WARSAW, Poland – A leading media advocate has welcomed Hungary’s decision to abandon a plan to plant spies in newsrooms but said she remains disturbed that Prime Minister Viktor Orban’s government would even contemplate the “Orwellian” idea.
Hungary’s Interior Ministry was preparing an amendment to a security law that could have forced media to add secret agents from national security services to their staffs. The government on Thursday backed away from the idea following an outcry from Hungarian media, though other industries will still be affected.
Dunja Mijatovic, media freedom representative for the Organization for Security and Cooperation in Europe, said leaving journalists out of the law is a “good decision.”
“Just the idea of having secret agents present in a newsroom is something that I find outrageously dangerous,” she told The Associated Press by phone from Vienna. “It’s an Orwellian practice.”
She said the proposal comes as many governments in the West are eroding freedom of expression, often in the name of security.
“It leaves a bitter taste. There is a feeling that as a society we are not moving in a good direction when we think about doing something like this,” she said.
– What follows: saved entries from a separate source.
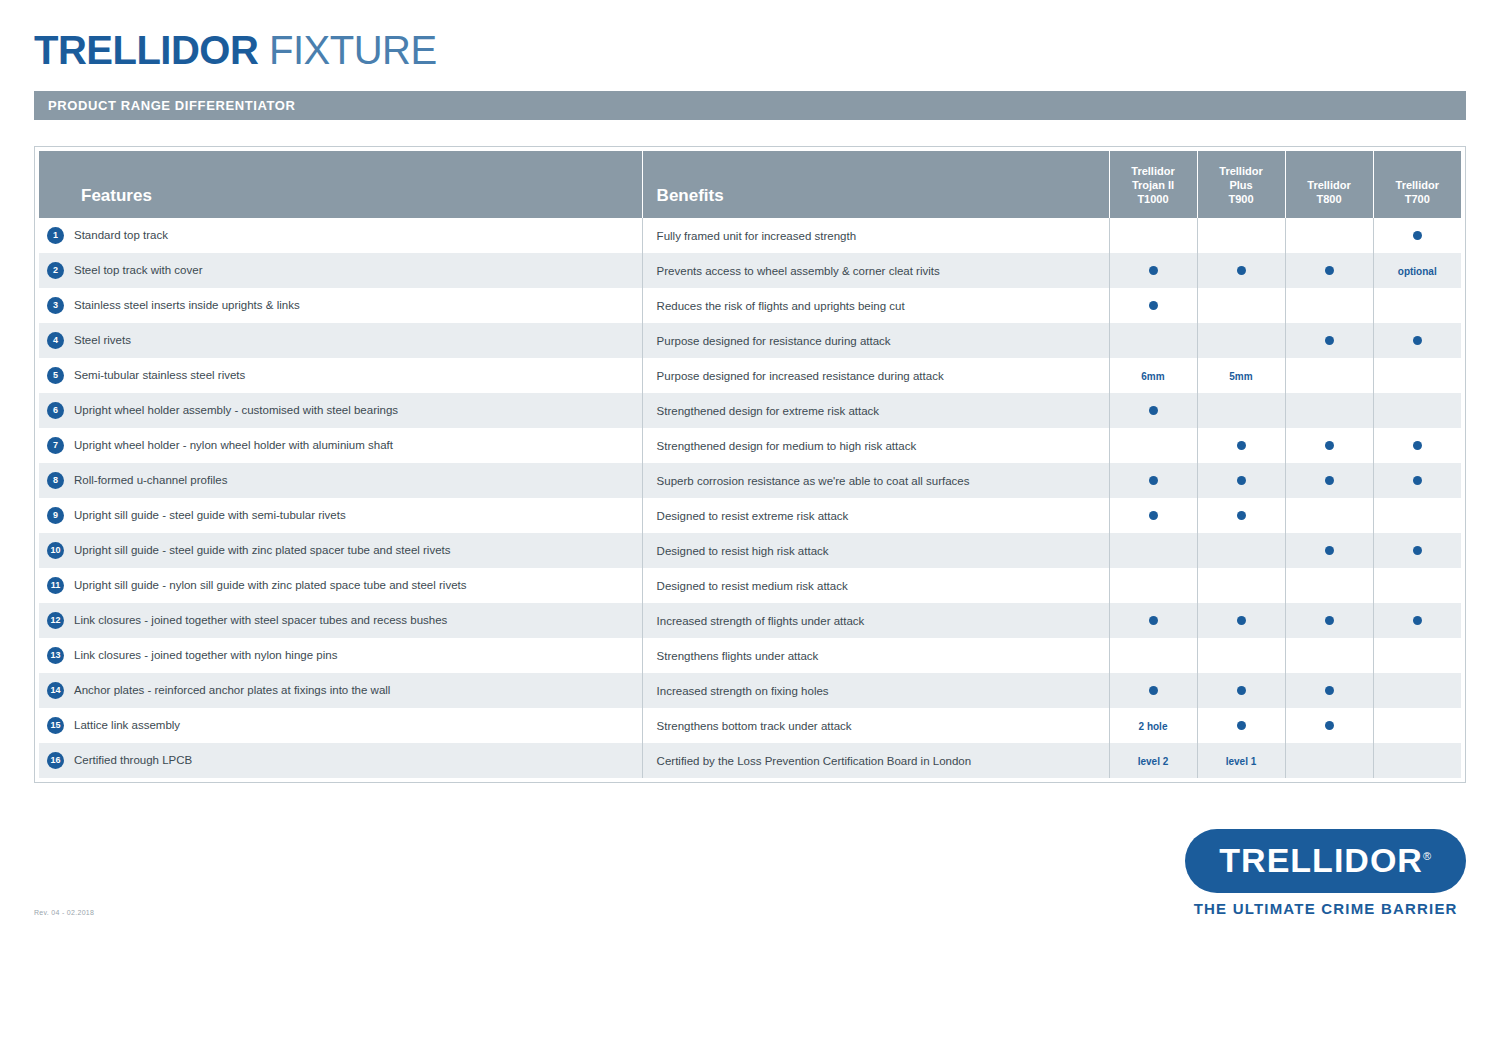TRELLIDOR FIXTURE
PRODUCT RANGE DIFFERENTIATOR
| Features | Benefits | Trellidor Trojan II T1000 | Trellidor Plus T900 | Trellidor T800 | Trellidor T700 |
| --- | --- | --- | --- | --- | --- |
| 1 Standard top track | Fully framed unit for increased strength | | | | |
| 2 Steel top track with cover | Prevents access to wheel assembly & corner cleat rivits | | | | optional |
| 3 Stainless steel inserts inside uprights & links | Reduces the risk of flights and uprights being cut | | | | |
| 4 Steel rivets | Purpose designed for resistance during attack | | | | |
| 5 Semi-tubular stainless steel rivets | Purpose designed for increased resistance during attack | 6mm | 5mm | | |
| 6 Upright wheel holder assembly - customised with steel bearings | Strengthened design for extreme risk attack | | | | |
| 7 Upright wheel holder - nylon wheel holder with aluminium shaft | Strengthened design for medium to high risk attack | | | | |
| 8 Roll-formed u-channel profiles | Superb corrosion resistance as we're able to coat all surfaces | | | | |
| 9 Upright sill guide - steel guide with semi-tubular rivets | Designed to resist extreme risk attack | | | | |
| 10 Upright sill guide - steel guide with zinc plated spacer tube and steel rivets | Designed to resist high risk attack | | | | |
| 11 Upright sill guide - nylon sill guide with zinc plated space tube and steel rivets | Designed to resist medium risk attack | | | | |
| 12 Link closures - joined together with steel spacer tubes and recess bushes | Increased strength of flights under attack | | | | |
| 13 Link closures - joined together with nylon hinge pins | Strengthens flights under attack | | | | |
| 14 Anchor plates - reinforced anchor plates at fixings into the wall | Increased strength on fixing holes | | | | |
| 15 Lattice link assembly | Strengthens bottom track under attack | 2 hole | | | |
| 16 Certified through LPCB | Certified by the Loss Prevention Certification Board in London | level 2 | level 1 | | |
Rev. 04 - 02.2018
TRELLIDOR®
THE ULTIMATE CRIME BARRIER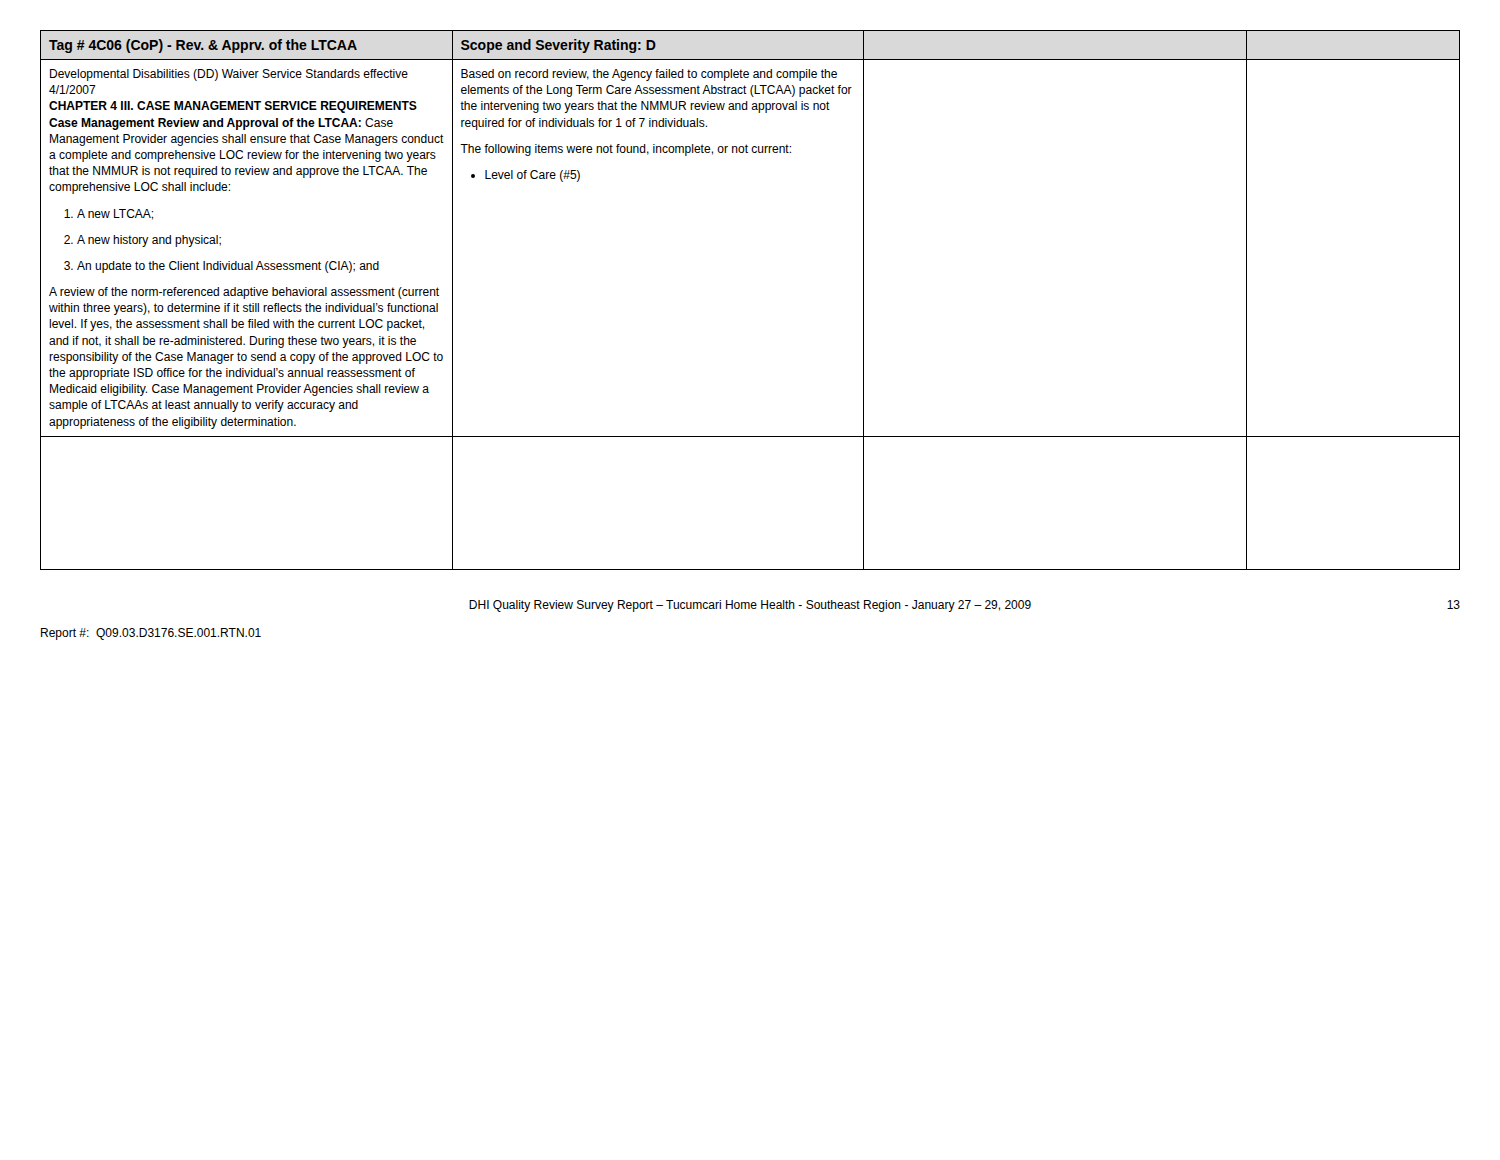| Tag # 4C06 (CoP) - Rev. & Apprv. of the LTCAA | Scope and Severity Rating: D | | |
| --- | --- | --- | --- |
| Developmental Disabilities (DD) Waiver Service Standards effective 4/1/2007 CHAPTER 4 III. CASE MANAGEMENT SERVICE REQUIREMENTS Case Management Review and Approval of the LTCAA: Case Management Provider agencies shall ensure that Case Managers conduct a complete and comprehensive LOC review for the intervening two years that the NMMUR is not required to review and approve the LTCAA. The comprehensive LOC shall include: A new LTCAA; A new history and physical; An update to the Client Individual Assessment (CIA); and A review of the norm-referenced adaptive behavioral assessment (current within three years), to determine if it still reflects the individual’s functional level. If yes, the assessment shall be filed with the current LOC packet, and if not, it shall be re-administered. During these two years, it is the responsibility of the Case Manager to send a copy of the approved LOC to the appropriate ISD office for the individual’s annual reassessment of Medicaid eligibility. Case Management Provider Agencies shall review a sample of LTCAAs at least annually to verify accuracy and appropriateness of the eligibility determination. | Based on record review, the Agency failed to complete and compile the elements of the Long Term Care Assessment Abstract (LTCAA) packet for the intervening two years that the NMMUR review and approval is not required for of individuals for 1 of 7 individuals. The following items were not found, incomplete, or not current: Level of Care (#5) | | |
DHI Quality Review Survey Report – Tucumcari Home Health - Southeast Region - January 27 – 29, 2009
13
Report #: Q09.03.D3176.SE.001.RTN.01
The ministry proposal originally included the media in a long list of institutions and companies — including energy, postal and weapons firms — that would employ secret agents who are qualified for “cover” jobs if required by the government.
The Hungarian Publishers’ Association, which represents more than 40 of Hungary’s largest media companies, protested Wednesday and said that it would “harshly interfere with and damage” media freedom and would facilitate censorship.
Government spokesman Zoltan Kovacs later said that while it was “unavoidable for reasons of national security” that secret agents work, for example, at mobile phone service providers, it was a misunderstanding that the law would also apply to the media.